• WHAT YOU SHOULD DO: Take the entries below and print, exactly, the stretch from the line containing "40: (613, 183, 91.70)" through the line containing "63: (586, 348, 44.55)", both included.

• STORED DATA:
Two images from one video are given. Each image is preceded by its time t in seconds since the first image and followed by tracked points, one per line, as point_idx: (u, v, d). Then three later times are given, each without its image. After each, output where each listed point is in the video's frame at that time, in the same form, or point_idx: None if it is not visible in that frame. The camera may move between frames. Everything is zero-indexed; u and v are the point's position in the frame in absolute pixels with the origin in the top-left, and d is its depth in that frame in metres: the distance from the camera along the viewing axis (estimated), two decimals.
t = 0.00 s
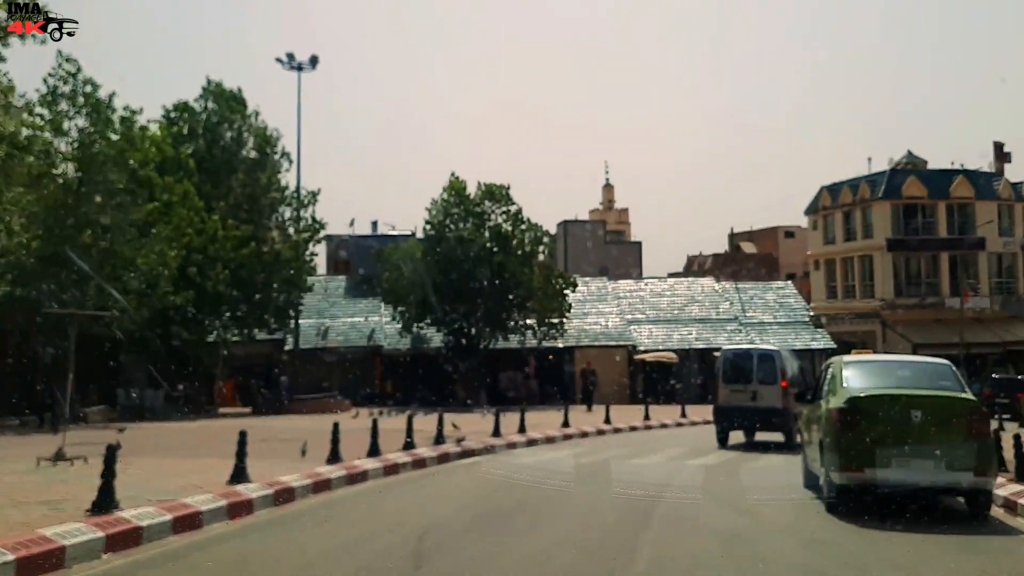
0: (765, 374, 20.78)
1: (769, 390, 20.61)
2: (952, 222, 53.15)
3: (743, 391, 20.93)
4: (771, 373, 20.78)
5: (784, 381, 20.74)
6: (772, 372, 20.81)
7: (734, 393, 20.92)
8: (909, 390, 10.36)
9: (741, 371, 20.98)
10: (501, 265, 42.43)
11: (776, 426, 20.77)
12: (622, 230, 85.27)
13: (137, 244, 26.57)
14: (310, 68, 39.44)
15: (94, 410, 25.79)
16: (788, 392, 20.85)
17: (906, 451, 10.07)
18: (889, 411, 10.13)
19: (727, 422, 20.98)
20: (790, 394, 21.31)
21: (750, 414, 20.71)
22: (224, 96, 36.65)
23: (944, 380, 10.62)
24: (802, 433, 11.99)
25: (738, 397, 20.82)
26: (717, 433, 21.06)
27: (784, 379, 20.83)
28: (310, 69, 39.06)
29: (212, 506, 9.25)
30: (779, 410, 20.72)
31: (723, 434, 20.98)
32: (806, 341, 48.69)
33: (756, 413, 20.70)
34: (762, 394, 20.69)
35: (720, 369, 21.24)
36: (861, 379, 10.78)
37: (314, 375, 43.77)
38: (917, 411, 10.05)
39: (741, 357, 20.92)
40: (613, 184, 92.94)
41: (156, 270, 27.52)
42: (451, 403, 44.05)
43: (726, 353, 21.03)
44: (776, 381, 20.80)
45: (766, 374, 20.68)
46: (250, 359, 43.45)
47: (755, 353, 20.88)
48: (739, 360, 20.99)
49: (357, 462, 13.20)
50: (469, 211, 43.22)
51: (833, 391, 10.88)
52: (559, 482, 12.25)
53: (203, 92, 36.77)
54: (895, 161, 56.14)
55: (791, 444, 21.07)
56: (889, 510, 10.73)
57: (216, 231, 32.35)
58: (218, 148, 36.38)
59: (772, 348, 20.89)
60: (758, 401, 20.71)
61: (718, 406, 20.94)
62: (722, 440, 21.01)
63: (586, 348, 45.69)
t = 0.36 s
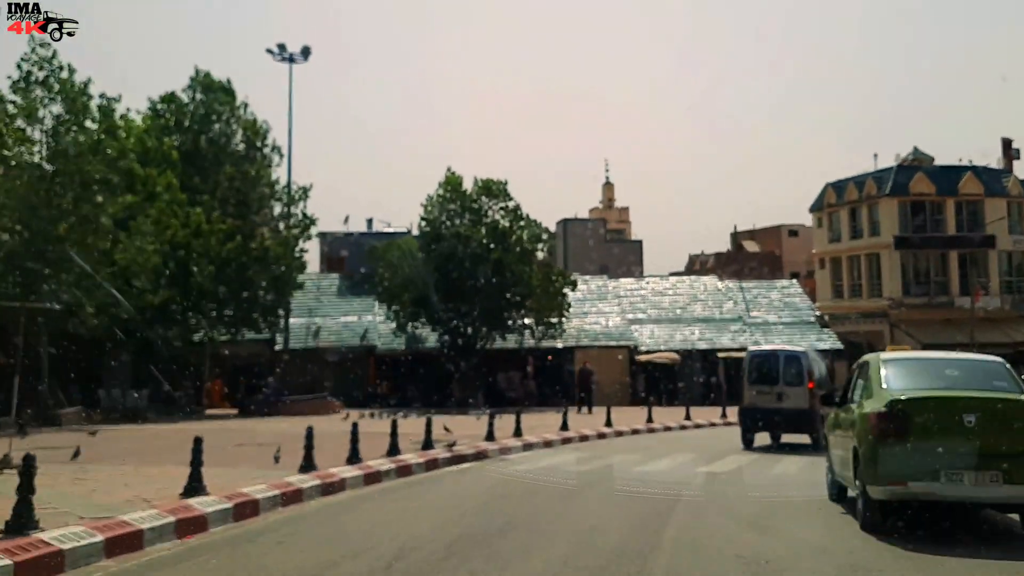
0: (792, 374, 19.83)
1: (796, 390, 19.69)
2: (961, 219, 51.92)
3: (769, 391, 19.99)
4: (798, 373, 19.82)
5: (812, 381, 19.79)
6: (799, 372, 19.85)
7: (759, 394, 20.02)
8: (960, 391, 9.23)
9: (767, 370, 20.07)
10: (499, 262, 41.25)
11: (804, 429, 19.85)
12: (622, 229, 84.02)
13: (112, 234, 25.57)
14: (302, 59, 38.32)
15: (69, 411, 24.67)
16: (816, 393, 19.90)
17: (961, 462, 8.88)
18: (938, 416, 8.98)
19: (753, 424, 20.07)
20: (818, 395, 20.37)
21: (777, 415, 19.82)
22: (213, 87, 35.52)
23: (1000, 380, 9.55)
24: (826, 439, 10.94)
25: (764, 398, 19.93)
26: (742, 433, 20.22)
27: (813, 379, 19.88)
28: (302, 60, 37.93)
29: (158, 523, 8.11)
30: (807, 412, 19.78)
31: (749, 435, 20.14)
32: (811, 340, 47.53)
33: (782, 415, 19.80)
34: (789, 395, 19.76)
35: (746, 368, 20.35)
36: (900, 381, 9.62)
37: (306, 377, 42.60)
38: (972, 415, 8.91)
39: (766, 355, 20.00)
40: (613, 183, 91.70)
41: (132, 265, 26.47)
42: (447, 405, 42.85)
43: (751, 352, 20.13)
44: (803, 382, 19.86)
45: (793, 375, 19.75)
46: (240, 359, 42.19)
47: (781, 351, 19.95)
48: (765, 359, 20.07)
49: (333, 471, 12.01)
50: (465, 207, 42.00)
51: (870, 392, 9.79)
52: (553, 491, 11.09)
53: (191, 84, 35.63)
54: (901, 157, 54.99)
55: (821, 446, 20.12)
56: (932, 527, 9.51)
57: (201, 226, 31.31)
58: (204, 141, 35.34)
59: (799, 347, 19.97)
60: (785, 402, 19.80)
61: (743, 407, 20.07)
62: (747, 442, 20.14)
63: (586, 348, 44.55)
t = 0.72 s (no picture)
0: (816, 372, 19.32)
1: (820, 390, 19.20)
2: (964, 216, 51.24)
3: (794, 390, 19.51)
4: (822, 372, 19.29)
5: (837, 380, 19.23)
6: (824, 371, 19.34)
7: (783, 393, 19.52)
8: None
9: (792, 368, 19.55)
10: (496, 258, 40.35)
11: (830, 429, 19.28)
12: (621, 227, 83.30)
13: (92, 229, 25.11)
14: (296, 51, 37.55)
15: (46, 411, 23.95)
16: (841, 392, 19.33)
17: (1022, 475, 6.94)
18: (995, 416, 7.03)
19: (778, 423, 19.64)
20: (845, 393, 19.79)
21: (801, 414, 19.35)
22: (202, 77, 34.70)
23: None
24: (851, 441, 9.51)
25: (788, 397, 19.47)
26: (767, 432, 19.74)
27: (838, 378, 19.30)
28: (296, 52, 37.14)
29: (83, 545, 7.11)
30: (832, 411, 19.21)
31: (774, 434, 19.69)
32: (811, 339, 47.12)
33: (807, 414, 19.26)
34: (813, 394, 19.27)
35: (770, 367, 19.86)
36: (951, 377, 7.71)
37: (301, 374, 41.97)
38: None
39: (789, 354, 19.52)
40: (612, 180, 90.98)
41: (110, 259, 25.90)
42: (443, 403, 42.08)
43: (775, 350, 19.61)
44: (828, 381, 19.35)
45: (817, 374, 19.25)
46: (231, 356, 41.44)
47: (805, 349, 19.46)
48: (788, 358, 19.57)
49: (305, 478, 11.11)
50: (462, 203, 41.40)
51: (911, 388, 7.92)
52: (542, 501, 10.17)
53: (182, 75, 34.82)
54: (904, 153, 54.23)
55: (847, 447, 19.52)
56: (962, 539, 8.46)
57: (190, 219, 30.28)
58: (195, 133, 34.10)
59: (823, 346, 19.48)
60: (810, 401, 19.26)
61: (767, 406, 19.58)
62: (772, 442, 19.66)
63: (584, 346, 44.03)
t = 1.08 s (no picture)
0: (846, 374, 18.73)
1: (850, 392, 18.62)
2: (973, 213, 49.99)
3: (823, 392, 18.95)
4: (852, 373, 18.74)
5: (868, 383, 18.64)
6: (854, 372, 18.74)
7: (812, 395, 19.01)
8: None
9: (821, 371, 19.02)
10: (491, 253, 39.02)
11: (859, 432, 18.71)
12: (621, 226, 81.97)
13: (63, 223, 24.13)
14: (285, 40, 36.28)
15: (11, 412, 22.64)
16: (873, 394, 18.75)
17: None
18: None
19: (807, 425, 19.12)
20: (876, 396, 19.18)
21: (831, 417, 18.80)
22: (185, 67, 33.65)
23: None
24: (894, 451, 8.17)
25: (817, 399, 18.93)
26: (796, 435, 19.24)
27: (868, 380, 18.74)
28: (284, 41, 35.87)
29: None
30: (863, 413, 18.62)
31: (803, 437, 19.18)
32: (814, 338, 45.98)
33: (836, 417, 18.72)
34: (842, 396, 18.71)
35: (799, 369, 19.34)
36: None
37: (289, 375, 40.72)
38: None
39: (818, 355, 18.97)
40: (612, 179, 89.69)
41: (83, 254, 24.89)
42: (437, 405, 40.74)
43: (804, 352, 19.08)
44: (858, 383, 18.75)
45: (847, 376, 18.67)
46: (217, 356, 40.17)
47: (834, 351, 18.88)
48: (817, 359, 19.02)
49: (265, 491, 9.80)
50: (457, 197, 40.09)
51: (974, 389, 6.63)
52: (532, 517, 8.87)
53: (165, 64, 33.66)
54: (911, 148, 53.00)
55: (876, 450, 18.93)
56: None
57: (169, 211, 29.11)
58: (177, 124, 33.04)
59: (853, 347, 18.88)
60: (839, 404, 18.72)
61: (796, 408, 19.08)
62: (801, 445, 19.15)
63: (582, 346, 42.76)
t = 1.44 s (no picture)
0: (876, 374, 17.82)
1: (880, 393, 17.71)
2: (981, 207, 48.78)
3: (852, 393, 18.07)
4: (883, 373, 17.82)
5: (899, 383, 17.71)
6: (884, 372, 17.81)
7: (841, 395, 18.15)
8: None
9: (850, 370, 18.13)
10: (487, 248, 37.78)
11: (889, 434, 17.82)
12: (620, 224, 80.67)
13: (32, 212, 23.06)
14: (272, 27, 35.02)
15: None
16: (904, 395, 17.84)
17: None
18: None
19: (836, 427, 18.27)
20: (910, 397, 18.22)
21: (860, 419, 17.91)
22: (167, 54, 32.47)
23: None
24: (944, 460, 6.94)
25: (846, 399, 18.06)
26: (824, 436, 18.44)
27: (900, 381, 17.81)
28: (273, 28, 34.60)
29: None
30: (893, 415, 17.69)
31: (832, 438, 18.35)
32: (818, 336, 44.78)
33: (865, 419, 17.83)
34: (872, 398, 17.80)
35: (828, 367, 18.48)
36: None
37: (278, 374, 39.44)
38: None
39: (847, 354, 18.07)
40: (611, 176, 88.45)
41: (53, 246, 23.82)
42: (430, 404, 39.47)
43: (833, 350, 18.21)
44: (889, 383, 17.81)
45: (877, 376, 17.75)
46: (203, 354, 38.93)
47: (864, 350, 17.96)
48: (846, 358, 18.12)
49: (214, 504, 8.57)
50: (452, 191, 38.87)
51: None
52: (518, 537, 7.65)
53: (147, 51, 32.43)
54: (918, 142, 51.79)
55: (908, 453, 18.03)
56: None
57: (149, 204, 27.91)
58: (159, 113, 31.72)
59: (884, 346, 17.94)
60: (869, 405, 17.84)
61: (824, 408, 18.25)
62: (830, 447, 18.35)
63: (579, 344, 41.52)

• ANSWER SPACE:
40: (613, 183, 91.70)
41: (132, 265, 26.47)
42: (447, 405, 42.85)
43: (751, 352, 20.13)
44: (803, 382, 19.86)
45: (793, 375, 19.75)
46: (240, 359, 42.19)
47: (781, 351, 19.95)
48: (765, 359, 20.07)
49: (333, 471, 12.01)
50: (465, 207, 42.00)
51: (870, 392, 9.79)
52: (553, 491, 11.09)
53: (191, 84, 35.63)
54: (901, 157, 54.99)
55: (821, 446, 20.12)
56: (932, 527, 9.51)
57: (201, 226, 31.31)
58: (204, 141, 35.34)
59: (799, 347, 19.97)
60: (785, 402, 19.80)
61: (743, 407, 20.07)
62: (747, 442, 20.14)
63: (586, 348, 44.55)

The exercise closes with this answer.